В день моего освобождения меня вызвал к себе раввин и прочел мне свою последнюю проповедь: «Как должен себя вести хороший еврейский мальчик». Проповедь влетела мне в одно ухо и сразу же вылетела через другое. В заключение он улыбнулся, похлопал меня по спине и сказал:

— Тебя ждет сюрприз. За тобой приехал друг, чтобы отвезти тебя домой. Он ждет на улице.

Пытаясь сообразить, кто бы это мог быть, я весело выскочил из здания. Облокотившись на черный сверкающий «кадиллак», дымя сигарой и широко улыбаясь, передо мной стоял Большой Макс. Несмотря на то что мы выросли вместе и он был моим ближайшим товарищем со времен нашей учебы в «суповой» школе, сейчас он показался мне почти чужим человеком. Наверное, в этом были виноваты восемнадцать месяцев, которые мы провели врозь. Макс совсем не походил на прежнего себя. Он здорово вырос и был уже выше ста восьмидесяти пяти сантиметров. Он действительно стал большим. У него были широкие, мощные плечи и поджарое тело спортсмена. Наверное, он до сих пор интенсивно тренировался. Он хитро смотрел на меня своими темными блестящими глазами и заразительно улыбался, показывая ровные белые зубы.

— Башка, старик, здорово вновь тебя увидеть. Как ты тут? — сказал он, протягивая руку и пожимая мою с силой тисков.
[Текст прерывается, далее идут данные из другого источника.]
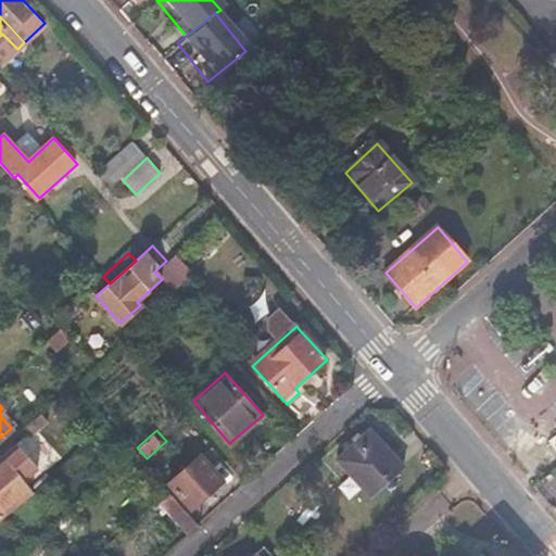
[(403,471),(367,431),(335,459),(370,501),(403,471)]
Меня охватило чувство теплого, радостного замешательства. Я так же широко улыбнулся в ответ и сказал:

— У меня все в порядке. Ты здорово выглядишь, Макс.

— Ты тоже неплохо выглядишь, Башка. Я еле узнал тебя. Ты почти с меня ростом и нарастил очень даже неплохие плечи. Много тренировался здесь, за городом, да?
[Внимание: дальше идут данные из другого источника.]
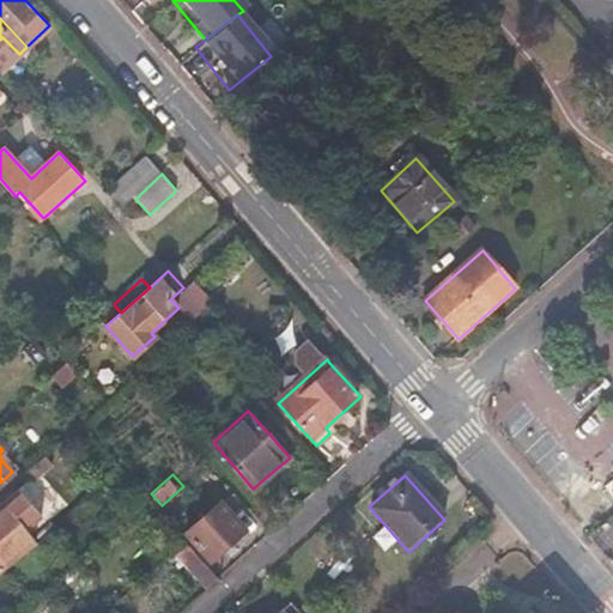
[(218,501),(186,530),(210,558),(243,529),(218,501)]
— Если точнее, то много работал. Работа удерживает от плохого поведения. Мы с тобой что, организовали общество взаимообожания, а, Макс?

Мы рассмеялись. Он распахнул дверь «кадиллака». Садясь рядом с ним в автомобиль, я чувствовал себя важной персоной. Макс умело развернул машину и погнал ее по гравийной дороге.

— Макс, откуда у тебя такая машина? — спросил я.

— Эта машина досталась мне вместе с похоронным бюро, — ответил он и несколько небрежно протянул мне сигару.

Я откусил кончик, выплюнул его в окно и закурил. Сделав несколько затяжек, я взглянул на этикетку. Это была «Корона-Корена»!

— Я ведь писал тебе, что мой дядя сыграл в ящик?

— Да. Но не сообщил, от чего.

Макс плюнул в окно:

— Рак печени.

— Очень плохо. Он был славным стариканом.

— Да, он был отличным парнем. Он оставил мне свое дело. Я вступлю во владение, когда мне исполнится двадцать один.

— Ты станешь большой шишкой, имея такое дело, правда, Макс?

— Да. — Макс с улыбкой глянул на меня. — Мы все будем большими шишками. Мы ведь остались партнерами? Ты, я, Косой и Простак.

Я был потрясен.

— Ты собираешься взять нас в долю?

— Да.

Я откинулся на спинку. Мне было спокойно и уютно. Я лениво размышлял о том, что Макс всегда был самым щедрым из нас, он идеальный друг, если допустить, что в дружбе может быть идеал. По дороге в город Макс подробно ввел меня в курс всего, что произошло за время моего вынужденного восемнадцатимесячного отпуска.

— Профсоюз нам все еще платит. Я каждую неделю относил твою долю твоей семье. Там все в порядке. Ты знаешь, что твой брат устроился в газету? Он работает репортером.

— Да, — кивнул я.

— Пегги вышла в профессионалы; можешь представить себе, а, Башка?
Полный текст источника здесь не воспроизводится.